LLM-Assisted Virtual Expert Weight Elicitation in Pharmaceutical Supply Chains: A Z-Number Multi-Agent Framework
Keywords:
Multi-Criteria Decision Making (MCDM); Large Language Models (LLMs); Z-Numbers; Pharmaceutical Supply Chain; Virtual Expert Agents; Vendor Managed Inventory; Cognitive SimulationAbstract
The elicitation of criteria weights in spatial and logistical Multi-Criteria Decision Making (MCDM) typically relies on panels of human domain experts. However, in specialized high-stakes contexts such as pharmaceutical inventory management, expert availability is scarce, expensive, and subject to cognitive biases.
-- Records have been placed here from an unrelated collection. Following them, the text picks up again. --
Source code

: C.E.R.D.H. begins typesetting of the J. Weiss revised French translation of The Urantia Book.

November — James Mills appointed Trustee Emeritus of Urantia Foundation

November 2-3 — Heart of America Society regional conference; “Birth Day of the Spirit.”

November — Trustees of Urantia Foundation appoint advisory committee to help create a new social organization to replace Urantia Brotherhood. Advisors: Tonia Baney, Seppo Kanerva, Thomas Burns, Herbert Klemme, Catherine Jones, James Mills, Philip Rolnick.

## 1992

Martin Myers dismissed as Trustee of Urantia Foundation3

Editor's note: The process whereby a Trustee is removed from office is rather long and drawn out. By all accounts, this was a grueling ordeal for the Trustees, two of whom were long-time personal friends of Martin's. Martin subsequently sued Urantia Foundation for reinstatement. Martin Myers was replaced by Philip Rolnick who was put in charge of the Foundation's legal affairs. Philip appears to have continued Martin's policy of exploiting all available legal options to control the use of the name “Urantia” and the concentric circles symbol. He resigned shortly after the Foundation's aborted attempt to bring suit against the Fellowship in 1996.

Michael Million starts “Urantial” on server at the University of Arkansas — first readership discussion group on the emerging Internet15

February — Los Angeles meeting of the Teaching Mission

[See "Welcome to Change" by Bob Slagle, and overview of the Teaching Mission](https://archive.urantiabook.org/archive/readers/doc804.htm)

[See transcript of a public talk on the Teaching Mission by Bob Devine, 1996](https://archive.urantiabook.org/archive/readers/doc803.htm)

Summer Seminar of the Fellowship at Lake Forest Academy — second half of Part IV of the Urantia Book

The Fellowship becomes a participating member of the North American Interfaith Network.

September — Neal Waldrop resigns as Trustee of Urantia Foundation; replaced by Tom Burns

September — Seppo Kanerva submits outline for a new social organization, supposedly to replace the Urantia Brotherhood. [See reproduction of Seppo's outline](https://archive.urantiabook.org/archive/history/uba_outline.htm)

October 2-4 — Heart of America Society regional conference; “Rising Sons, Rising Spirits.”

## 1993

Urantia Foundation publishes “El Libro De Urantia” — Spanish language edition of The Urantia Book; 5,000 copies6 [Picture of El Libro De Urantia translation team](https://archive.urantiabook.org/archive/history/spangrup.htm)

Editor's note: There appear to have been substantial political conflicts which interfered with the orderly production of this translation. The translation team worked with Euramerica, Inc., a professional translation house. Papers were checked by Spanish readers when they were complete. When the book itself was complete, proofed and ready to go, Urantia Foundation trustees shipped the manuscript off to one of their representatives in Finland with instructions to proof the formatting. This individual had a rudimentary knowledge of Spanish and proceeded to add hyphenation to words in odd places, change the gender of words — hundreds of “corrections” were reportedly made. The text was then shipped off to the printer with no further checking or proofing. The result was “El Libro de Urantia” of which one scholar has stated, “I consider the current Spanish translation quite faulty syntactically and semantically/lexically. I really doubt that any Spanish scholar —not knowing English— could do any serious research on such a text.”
This study proposes a novel methodological framework that offers a structured alternative to traditional human panels by employing a Multi-Agent System (MAS) of Large Language Models (LLMs) to generate subjective weights. We introduce a rigorous Z-number-based fuzzy AHP approach in which LLMs, acting as autonomous virtual experts, defined as Agents LLM1, LLM2, and LLM3, perform iterative pairwise comparisons. The methodology strictly separates internal logical consistency, verified via Consistency Ratios (CR) on crisp matrices, from confidence modeling, which is handled via Z-numbers. The LLM-derived weights were aggregated over k=3 iterations to mitigate stochasticity and hybridized with objective CRITIC weights to rank nine Vendor Managed Inventory (VMI) policies. Results indicate strong ranking invariance across all agents and hybridization ratios (ρ=1.0). Beyond numerical stability, the framework demonstrates "behavioral isomorphism" with human ethical standards, explicitly enforcing a "safety-first" constraint. This suggests that LLM-driven frameworks exhibit "dominance stability," positioning them as robust cognitive simulators that align optimization metrics with domain-specific priorities such as patient safety.